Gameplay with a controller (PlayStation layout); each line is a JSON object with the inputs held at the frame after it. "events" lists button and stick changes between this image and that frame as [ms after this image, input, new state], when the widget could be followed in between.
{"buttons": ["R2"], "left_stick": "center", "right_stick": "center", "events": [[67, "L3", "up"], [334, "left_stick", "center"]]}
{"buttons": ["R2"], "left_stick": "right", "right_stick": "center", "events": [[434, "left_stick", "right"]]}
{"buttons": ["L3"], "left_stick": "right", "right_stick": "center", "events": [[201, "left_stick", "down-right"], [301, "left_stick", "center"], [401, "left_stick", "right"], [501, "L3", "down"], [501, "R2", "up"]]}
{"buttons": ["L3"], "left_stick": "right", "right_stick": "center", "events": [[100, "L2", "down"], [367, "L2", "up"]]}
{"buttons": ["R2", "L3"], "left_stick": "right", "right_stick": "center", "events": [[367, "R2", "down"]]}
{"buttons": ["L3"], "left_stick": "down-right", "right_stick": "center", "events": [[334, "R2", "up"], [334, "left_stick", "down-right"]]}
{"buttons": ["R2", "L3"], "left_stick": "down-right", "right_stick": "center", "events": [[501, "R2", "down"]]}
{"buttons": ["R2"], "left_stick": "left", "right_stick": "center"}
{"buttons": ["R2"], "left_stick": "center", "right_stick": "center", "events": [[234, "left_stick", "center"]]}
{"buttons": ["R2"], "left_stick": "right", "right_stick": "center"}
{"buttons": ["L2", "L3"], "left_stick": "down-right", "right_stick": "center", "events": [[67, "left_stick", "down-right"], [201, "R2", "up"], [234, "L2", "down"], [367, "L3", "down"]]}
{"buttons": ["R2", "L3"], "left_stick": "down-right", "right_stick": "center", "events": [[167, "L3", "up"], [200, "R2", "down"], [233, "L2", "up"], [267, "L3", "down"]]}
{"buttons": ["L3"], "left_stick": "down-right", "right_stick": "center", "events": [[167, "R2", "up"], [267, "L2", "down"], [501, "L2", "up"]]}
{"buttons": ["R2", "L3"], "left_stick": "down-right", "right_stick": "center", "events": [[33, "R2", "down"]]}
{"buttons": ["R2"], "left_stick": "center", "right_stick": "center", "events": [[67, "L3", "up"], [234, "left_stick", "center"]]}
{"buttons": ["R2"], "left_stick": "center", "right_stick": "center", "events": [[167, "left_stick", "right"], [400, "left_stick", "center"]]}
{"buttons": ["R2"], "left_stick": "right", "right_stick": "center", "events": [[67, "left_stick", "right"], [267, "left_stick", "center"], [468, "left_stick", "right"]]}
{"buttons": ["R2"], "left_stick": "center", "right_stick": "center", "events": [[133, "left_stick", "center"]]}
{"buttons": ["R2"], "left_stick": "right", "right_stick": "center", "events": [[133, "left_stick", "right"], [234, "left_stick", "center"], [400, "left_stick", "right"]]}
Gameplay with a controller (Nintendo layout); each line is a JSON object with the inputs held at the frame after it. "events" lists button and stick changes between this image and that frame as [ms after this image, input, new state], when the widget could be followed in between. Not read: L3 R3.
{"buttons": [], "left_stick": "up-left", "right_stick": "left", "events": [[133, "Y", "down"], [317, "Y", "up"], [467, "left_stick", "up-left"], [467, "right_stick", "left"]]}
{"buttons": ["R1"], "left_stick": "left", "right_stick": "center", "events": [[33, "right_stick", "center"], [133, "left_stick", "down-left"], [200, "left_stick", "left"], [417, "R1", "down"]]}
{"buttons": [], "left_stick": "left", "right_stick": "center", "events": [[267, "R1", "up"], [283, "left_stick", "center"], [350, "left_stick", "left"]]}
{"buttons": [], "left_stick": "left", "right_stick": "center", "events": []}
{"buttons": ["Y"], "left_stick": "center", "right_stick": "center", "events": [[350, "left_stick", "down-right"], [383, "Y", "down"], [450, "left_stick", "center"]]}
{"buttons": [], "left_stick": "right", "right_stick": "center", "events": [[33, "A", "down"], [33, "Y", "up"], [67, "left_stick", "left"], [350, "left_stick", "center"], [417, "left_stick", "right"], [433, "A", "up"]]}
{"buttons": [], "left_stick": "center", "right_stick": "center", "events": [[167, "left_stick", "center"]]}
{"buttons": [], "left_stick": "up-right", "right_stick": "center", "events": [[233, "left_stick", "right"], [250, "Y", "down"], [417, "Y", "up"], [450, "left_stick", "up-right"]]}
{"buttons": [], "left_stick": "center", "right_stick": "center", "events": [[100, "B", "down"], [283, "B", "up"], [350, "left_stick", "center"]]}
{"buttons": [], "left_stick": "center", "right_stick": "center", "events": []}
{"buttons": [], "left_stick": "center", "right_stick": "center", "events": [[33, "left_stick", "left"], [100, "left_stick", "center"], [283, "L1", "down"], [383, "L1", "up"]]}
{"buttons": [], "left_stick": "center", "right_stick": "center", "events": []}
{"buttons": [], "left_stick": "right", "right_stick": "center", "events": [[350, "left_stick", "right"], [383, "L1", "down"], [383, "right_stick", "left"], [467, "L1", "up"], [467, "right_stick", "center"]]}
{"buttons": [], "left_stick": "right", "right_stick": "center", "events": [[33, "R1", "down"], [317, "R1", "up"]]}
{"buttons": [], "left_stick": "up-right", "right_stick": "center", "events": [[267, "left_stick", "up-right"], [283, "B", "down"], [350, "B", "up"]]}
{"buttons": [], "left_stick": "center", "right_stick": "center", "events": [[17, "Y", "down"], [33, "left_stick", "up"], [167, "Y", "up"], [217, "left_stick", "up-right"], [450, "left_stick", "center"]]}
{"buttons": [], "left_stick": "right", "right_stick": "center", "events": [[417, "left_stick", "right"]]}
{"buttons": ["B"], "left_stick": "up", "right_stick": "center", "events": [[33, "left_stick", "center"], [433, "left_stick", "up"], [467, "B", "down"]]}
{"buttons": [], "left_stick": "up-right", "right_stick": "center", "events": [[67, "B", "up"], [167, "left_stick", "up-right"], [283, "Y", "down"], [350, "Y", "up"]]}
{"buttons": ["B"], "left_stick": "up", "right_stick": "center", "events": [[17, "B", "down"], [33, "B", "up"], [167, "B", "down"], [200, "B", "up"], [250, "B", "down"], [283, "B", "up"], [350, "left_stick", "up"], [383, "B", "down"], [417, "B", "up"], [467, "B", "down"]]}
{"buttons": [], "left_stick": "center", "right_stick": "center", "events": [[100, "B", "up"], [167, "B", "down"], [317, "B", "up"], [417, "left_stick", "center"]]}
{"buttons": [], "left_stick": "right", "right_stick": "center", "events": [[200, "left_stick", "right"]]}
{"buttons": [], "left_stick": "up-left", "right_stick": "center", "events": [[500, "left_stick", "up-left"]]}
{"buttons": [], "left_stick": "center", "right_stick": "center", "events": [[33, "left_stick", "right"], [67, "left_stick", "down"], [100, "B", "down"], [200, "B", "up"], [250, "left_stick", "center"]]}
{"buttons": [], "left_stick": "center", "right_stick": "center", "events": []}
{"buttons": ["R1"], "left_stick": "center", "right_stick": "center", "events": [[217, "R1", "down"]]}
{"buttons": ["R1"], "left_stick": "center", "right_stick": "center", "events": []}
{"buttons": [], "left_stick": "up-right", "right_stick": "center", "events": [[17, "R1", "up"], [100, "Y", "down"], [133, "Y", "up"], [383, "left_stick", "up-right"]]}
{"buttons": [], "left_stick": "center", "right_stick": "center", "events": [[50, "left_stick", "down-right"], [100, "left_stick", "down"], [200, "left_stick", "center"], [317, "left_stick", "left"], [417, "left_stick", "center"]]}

** ACTIVITY **
What this exercise asks for is an exact copy of all the records.

** FINISHED TASK **
Gameplay with a controller (PlayStation layout); each line is a JSON object with the inputs held at the frame after it. "events" lists button and stick changes between this image and that frame as [ms after this image, input, new state], when the widget could be followed in between.
{"buttons": ["R2"], "left_stick": "center", "right_stick": "center", "events": [[67, "L3", "up"], [334, "left_stick", "center"]]}
{"buttons": ["R2"], "left_stick": "right", "right_stick": "center", "events": [[434, "left_stick", "right"]]}
{"buttons": ["L3"], "left_stick": "right", "right_stick": "center", "events": [[201, "left_stick", "down-right"], [301, "left_stick", "center"], [401, "left_stick", "right"], [501, "L3", "down"], [501, "R2", "up"]]}
{"buttons": ["L3"], "left_stick": "right", "right_stick": "center", "events": [[100, "L2", "down"], [367, "L2", "up"]]}
{"buttons": ["R2", "L3"], "left_stick": "right", "right_stick": "center", "events": [[367, "R2", "down"]]}
{"buttons": ["L3"], "left_stick": "down-right", "right_stick": "center", "events": [[334, "R2", "up"], [334, "left_stick", "down-right"]]}
{"buttons": ["R2", "L3"], "left_stick": "down-right", "right_stick": "center", "events": [[501, "R2", "down"]]}
{"buttons": ["R2"], "left_stick": "left", "right_stick": "center"}
{"buttons": ["R2"], "left_stick": "center", "right_stick": "center", "events": [[234, "left_stick", "center"]]}
{"buttons": ["R2"], "left_stick": "right", "right_stick": "center"}
{"buttons": ["L2", "L3"], "left_stick": "down-right", "right_stick": "center", "events": [[67, "left_stick", "down-right"], [201, "R2", "up"], [234, "L2", "down"], [367, "L3", "down"]]}
{"buttons": ["R2", "L3"], "left_stick": "down-right", "right_stick": "center", "events": [[167, "L3", "up"], [200, "R2", "down"], [233, "L2", "up"], [267, "L3", "down"]]}
{"buttons": ["L3"], "left_stick": "down-right", "right_stick": "center", "events": [[167, "R2", "up"], [267, "L2", "down"], [501, "L2", "up"]]}
{"buttons": ["R2", "L3"], "left_stick": "down-right", "right_stick": "center", "events": [[33, "R2", "down"]]}
{"buttons": ["R2"], "left_stick": "center", "right_stick": "center", "events": [[67, "L3", "up"], [234, "left_stick", "center"]]}
{"buttons": ["R2"], "left_stick": "center", "right_stick": "center", "events": [[167, "left_stick", "right"], [400, "left_stick", "center"]]}
{"buttons": ["R2"], "left_stick": "right", "right_stick": "center", "events": [[67, "left_stick", "right"], [267, "left_stick", "center"], [468, "left_stick", "right"]]}
{"buttons": ["R2"], "left_stick": "center", "right_stick": "center", "events": [[133, "left_stick", "center"]]}
{"buttons": ["R2"], "left_stick": "right", "right_stick": "center", "events": [[133, "left_stick", "right"], [234, "left_stick", "center"], [400, "left_stick", "right"]]}
Gameplay with a controller (Nintendo layout); each line is a JSON object with the inputs held at the frame after it. "events" lists button and stick changes between this image and that frame as [ms after this image, input, new state], when the widget could be followed in between. Not read: L3 R3.
{"buttons": [], "left_stick": "up-left", "right_stick": "left", "events": [[133, "Y", "down"], [317, "Y", "up"], [467, "left_stick", "up-left"], [467, "right_stick", "left"]]}
{"buttons": ["R1"], "left_stick": "left", "right_stick": "center", "events": [[33, "right_stick", "center"], [133, "left_stick", "down-left"], [200, "left_stick", "left"], [417, "R1", "down"]]}
{"buttons": [], "left_stick": "left", "right_stick": "center", "events": [[267, "R1", "up"], [283, "left_stick", "center"], [350, "left_stick", "left"]]}
{"buttons": [], "left_stick": "left", "right_stick": "center", "events": []}
{"buttons": ["Y"], "left_stick": "center", "right_stick": "center", "events": [[350, "left_stick", "down-right"], [383, "Y", "down"], [450, "left_stick", "center"]]}
{"buttons": [], "left_stick": "right", "right_stick": "center", "events": [[33, "A", "down"], [33, "Y", "up"], [67, "left_stick", "left"], [350, "left_stick", "center"], [417, "left_stick", "right"], [433, "A", "up"]]}
{"buttons": [], "left_stick": "center", "right_stick": "center", "events": [[167, "left_stick", "center"]]}
{"buttons": [], "left_stick": "up-right", "right_stick": "center", "events": [[233, "left_stick", "right"], [250, "Y", "down"], [417, "Y", "up"], [450, "left_stick", "up-right"]]}
{"buttons": [], "left_stick": "center", "right_stick": "center", "events": [[100, "B", "down"], [283, "B", "up"], [350, "left_stick", "center"]]}
{"buttons": [], "left_stick": "center", "right_stick": "center", "events": []}
{"buttons": [], "left_stick": "center", "right_stick": "center", "events": [[33, "left_stick", "left"], [100, "left_stick", "center"], [283, "L1", "down"], [383, "L1", "up"]]}
{"buttons": [], "left_stick": "center", "right_stick": "center", "events": []}
{"buttons": [], "left_stick": "right", "right_stick": "center", "events": [[350, "left_stick", "right"], [383, "L1", "down"], [383, "right_stick", "left"], [467, "L1", "up"], [467, "right_stick", "center"]]}
{"buttons": [], "left_stick": "right", "right_stick": "center", "events": [[33, "R1", "down"], [317, "R1", "up"]]}
{"buttons": [], "left_stick": "up-right", "right_stick": "center", "events": [[267, "left_stick", "up-right"], [283, "B", "down"], [350, "B", "up"]]}
{"buttons": [], "left_stick": "center", "right_stick": "center", "events": [[17, "Y", "down"], [33, "left_stick", "up"], [167, "Y", "up"], [217, "left_stick", "up-right"], [450, "left_stick", "center"]]}
{"buttons": [], "left_stick": "right", "right_stick": "center", "events": [[417, "left_stick", "right"]]}
{"buttons": ["B"], "left_stick": "up", "right_stick": "center", "events": [[33, "left_stick", "center"], [433, "left_stick", "up"], [467, "B", "down"]]}
{"buttons": [], "left_stick": "up-right", "right_stick": "center", "events": [[67, "B", "up"], [167, "left_stick", "up-right"], [283, "Y", "down"], [350, "Y", "up"]]}
{"buttons": ["B"], "left_stick": "up", "right_stick": "center", "events": [[17, "B", "down"], [33, "B", "up"], [167, "B", "down"], [200, "B", "up"], [250, "B", "down"], [283, "B", "up"], [350, "left_stick", "up"], [383, "B", "down"], [417, "B", "up"], [467, "B", "down"]]}
{"buttons": [], "left_stick": "center", "right_stick": "center", "events": [[100, "B", "up"], [167, "B", "down"], [317, "B", "up"], [417, "left_stick", "center"]]}
{"buttons": [], "left_stick": "right", "right_stick": "center", "events": [[200, "left_stick", "right"]]}
{"buttons": [], "left_stick": "up-left", "right_stick": "center", "events": [[500, "left_stick", "up-left"]]}
{"buttons": [], "left_stick": "center", "right_stick": "center", "events": [[33, "left_stick", "right"], [67, "left_stick", "down"], [100, "B", "down"], [200, "B", "up"], [250, "left_stick", "center"]]}
{"buttons": [], "left_stick": "center", "right_stick": "center", "events": []}
{"buttons": ["R1"], "left_stick": "center", "right_stick": "center", "events": [[217, "R1", "down"]]}
{"buttons": ["R1"], "left_stick": "center", "right_stick": "center", "events": []}
{"buttons": [], "left_stick": "up-right", "right_stick": "center", "events": [[17, "R1", "up"], [100, "Y", "down"], [133, "Y", "up"], [383, "left_stick", "up-right"]]}
{"buttons": [], "left_stick": "center", "right_stick": "center", "events": [[50, "left_stick", "down-right"], [100, "left_stick", "down"], [200, "left_stick", "center"], [317, "left_stick", "left"], [417, "left_stick", "center"]]}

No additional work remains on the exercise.